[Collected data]
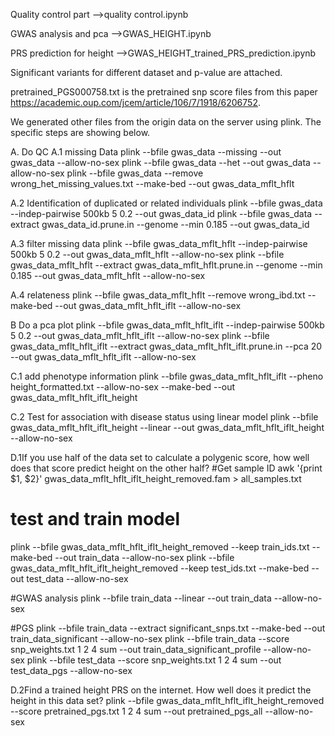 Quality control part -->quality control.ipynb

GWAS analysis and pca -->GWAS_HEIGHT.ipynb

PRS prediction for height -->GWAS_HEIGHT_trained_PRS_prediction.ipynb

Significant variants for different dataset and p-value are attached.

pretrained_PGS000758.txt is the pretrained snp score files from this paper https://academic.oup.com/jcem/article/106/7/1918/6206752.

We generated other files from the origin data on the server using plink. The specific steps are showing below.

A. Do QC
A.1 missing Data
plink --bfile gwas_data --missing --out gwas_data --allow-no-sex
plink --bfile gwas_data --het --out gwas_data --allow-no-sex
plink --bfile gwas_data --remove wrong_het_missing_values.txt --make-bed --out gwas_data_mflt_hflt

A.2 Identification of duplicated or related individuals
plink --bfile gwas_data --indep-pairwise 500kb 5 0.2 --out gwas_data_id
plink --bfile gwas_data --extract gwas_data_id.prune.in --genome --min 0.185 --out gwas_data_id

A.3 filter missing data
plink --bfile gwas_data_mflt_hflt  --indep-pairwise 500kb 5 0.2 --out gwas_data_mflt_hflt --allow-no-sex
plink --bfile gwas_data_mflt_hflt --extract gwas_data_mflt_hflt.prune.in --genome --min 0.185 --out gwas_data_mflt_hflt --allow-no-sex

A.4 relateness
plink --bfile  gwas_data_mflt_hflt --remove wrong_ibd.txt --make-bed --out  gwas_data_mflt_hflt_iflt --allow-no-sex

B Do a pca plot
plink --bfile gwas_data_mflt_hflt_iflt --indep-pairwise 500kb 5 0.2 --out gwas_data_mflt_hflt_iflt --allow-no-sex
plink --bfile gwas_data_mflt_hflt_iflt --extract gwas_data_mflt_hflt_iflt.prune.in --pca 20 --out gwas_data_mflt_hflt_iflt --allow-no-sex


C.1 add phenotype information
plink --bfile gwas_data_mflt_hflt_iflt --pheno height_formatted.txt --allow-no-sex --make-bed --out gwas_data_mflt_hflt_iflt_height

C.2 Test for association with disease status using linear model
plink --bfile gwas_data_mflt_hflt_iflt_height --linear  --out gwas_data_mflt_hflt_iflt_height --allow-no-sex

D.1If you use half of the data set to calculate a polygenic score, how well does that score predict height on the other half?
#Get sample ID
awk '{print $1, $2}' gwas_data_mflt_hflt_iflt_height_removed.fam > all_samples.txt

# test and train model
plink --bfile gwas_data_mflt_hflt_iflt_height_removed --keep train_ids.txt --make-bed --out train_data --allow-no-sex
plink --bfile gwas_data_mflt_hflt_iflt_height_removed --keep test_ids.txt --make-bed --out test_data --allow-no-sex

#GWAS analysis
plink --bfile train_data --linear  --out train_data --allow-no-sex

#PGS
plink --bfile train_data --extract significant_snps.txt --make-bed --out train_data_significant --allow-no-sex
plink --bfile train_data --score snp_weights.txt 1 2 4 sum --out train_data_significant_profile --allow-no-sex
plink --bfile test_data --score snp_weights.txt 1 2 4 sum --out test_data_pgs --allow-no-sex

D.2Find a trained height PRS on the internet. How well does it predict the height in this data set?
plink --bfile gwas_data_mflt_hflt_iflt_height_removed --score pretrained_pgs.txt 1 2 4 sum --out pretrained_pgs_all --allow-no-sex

DESCRIPTION OF THE TASK: Please write out all the entries above exactly, but leave out the pictures.

ANSWER TO THIS TASK:
 Quality control part -->quality control.ipynb

GWAS analysis and pca -->GWAS_HEIGHT.ipynb

PRS prediction for height -->GWAS_HEIGHT_trained_PRS_prediction.ipynb

Significant variants for different dataset and p-value are attached.

pretrained_PGS000758.txt is the pretrained snp score files from this paper https://academic.oup.com/jcem/article/106/7/1918/6206752.

We generated other files from the origin data on the server using plink. The specific steps are showing below.

A. Do QC
A.1 missing Data
plink --bfile gwas_data --missing --out gwas_data --allow-no-sex
plink --bfile gwas_data --het --out gwas_data --allow-no-sex
plink --bfile gwas_data --remove wrong_het_missing_values.txt --make-bed --out gwas_data_mflt_hflt

A.2 Identification of duplicated or related individuals
plink --bfile gwas_data --indep-pairwise 500kb 5 0.2 --out gwas_data_id
plink --bfile gwas_data --extract gwas_data_id.prune.in --genome --min 0.185 --out gwas_data_id

A.3 filter missing data
plink --bfile gwas_data_mflt_hflt  --indep-pairwise 500kb 5 0.2 --out gwas_data_mflt_hflt --allow-no-sex
plink --bfile gwas_data_mflt_hflt --extract gwas_data_mflt_hflt.prune.in --genome --min 0.185 --out gwas_data_mflt_hflt --allow-no-sex

A.4 relateness
plink --bfile  gwas_data_mflt_hflt --remove wrong_ibd.txt --make-bed --out  gwas_data_mflt_hflt_iflt --allow-no-sex

B Do a pca plot
plink --bfile gwas_data_mflt_hflt_iflt --indep-pairwise 500kb 5 0.2 --out gwas_data_mflt_hflt_iflt --allow-no-sex
plink --bfile gwas_data_mflt_hflt_iflt --extract gwas_data_mflt_hflt_iflt.prune.in --pca 20 --out gwas_data_mflt_hflt_iflt --allow-no-sex


C.1 add phenotype information
plink --bfile gwas_data_mflt_hflt_iflt --pheno height_formatted.txt --allow-no-sex --make-bed --out gwas_data_mflt_hflt_iflt_height

C.2 Test for association with disease status using linear model
plink --bfile gwas_data_mflt_hflt_iflt_height --linear  --out gwas_data_mflt_hflt_iflt_height --allow-no-sex

D.1If you use half of the data set to calculate a polygenic score, how well does that score predict height on the other half?
#Get sample ID
awk '{print $1, $2}' gwas_data_mflt_hflt_iflt_height_removed.fam > all_samples.txt

# test and train model
plink --bfile gwas_data_mflt_hflt_iflt_height_removed --keep train_ids.txt --make-bed --out train_data --allow-no-sex
plink --bfile gwas_data_mflt_hflt_iflt_height_removed --keep test_ids.txt --make-bed --out test_data --allow-no-sex

#GWAS analysis
plink --bfile train_data --linear  --out train_data --allow-no-sex

#PGS
plink --bfile train_data --extract significant_snps.txt --make-bed --out train_data_significant --allow-no-sex
plink --bfile train_data --score snp_weights.txt 1 2 4 sum --out train_data_significant_profile --allow-no-sex
plink --bfile test_data --score snp_weights.txt 1 2 4 sum --out test_data_pgs --allow-no-sex

D.2Find a trained height PRS on the internet. How well does it predict the height in this data set?
plink --bfile gwas_data_mflt_hflt_iflt_height_removed --score pretrained_pgs.txt 1 2 4 sum --out pretrained_pgs_all --allow-no-sex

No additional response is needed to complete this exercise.